◆ BRIEF:
Format the lines from the one containing "state / province: Colorado" through the end of the records as a numbered list, omitting any blank lines.

═════ EXTRACTED ENTRIES ═════

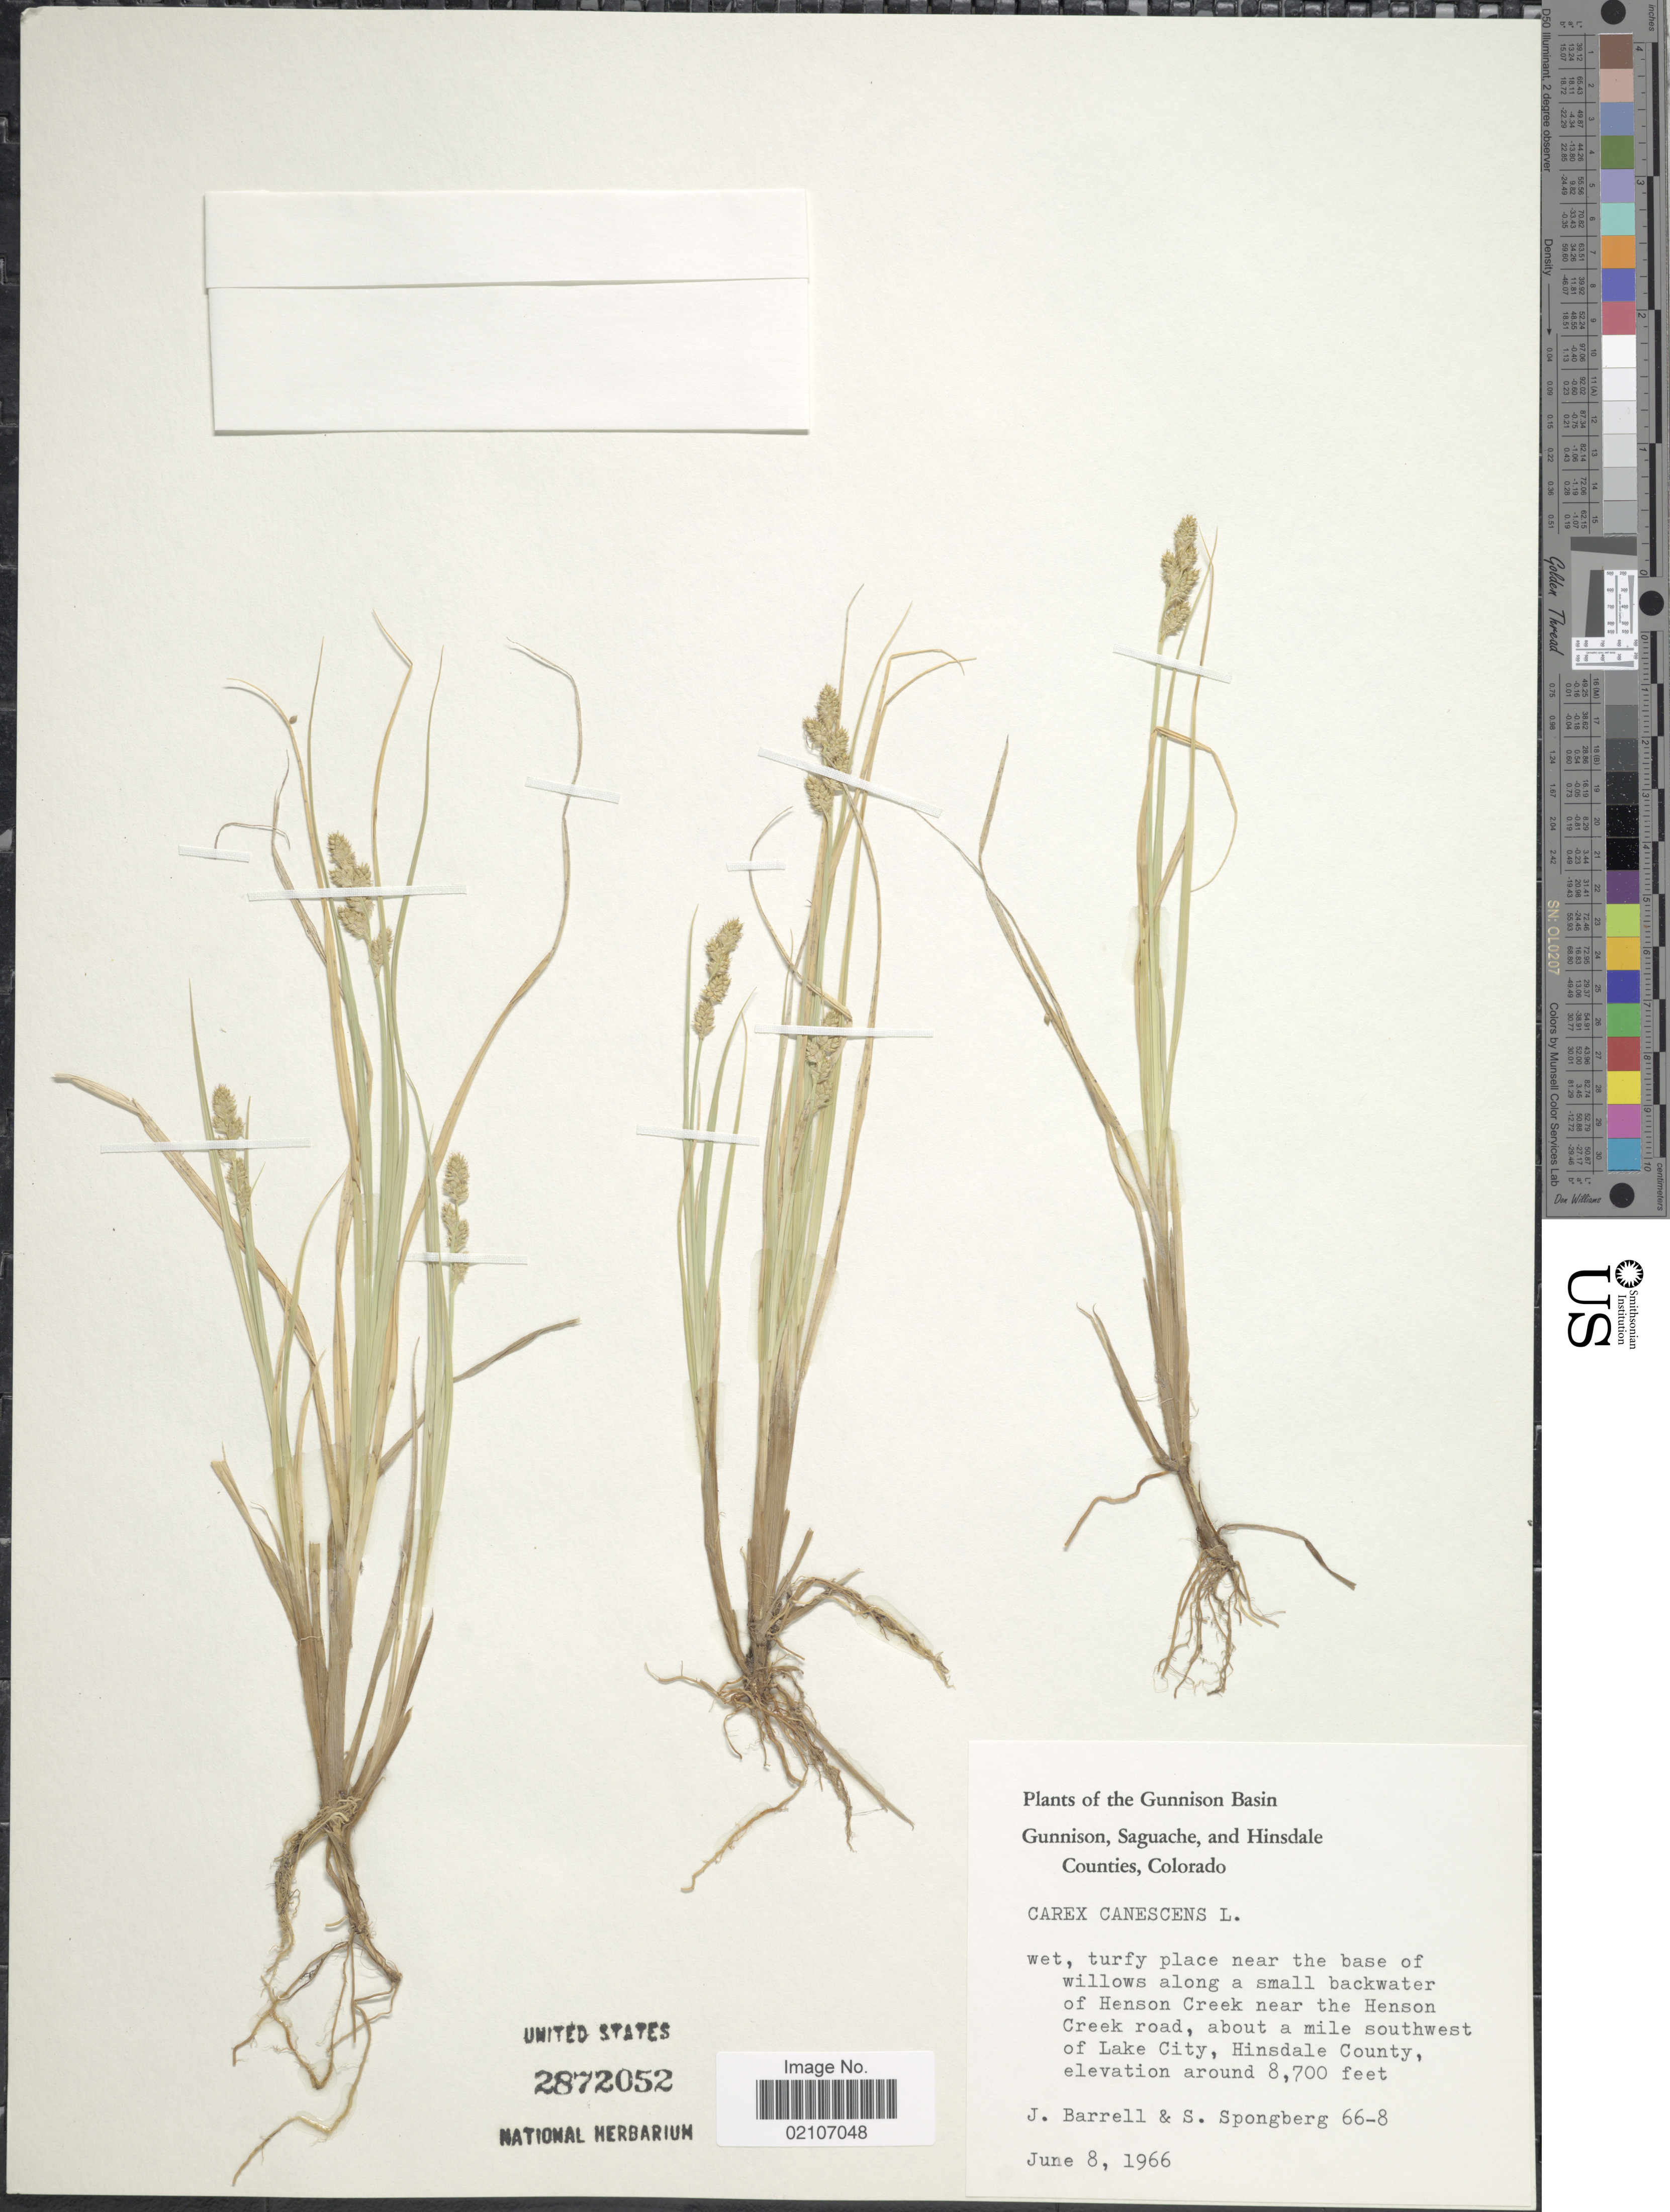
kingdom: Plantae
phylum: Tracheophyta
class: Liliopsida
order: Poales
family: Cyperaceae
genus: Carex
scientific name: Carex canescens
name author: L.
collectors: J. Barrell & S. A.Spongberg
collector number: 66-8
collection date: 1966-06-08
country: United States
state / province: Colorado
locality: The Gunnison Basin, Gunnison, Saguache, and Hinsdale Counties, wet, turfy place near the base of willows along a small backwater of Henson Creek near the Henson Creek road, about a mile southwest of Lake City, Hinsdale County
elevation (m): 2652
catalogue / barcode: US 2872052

═════

◆ CORRECT ANSWER:
1. state / province: Colorado
2. locality: The Gunnison Basin, Gunnison, Saguache, and Hinsdale Counties, wet, turfy place near the base of willows along a small backwater of Henson Creek near the Henson Creek road, about a mile southwest of Lake City, Hinsdale County
3. elevation (m): 2652
4. catalogue / barcode: US 2872052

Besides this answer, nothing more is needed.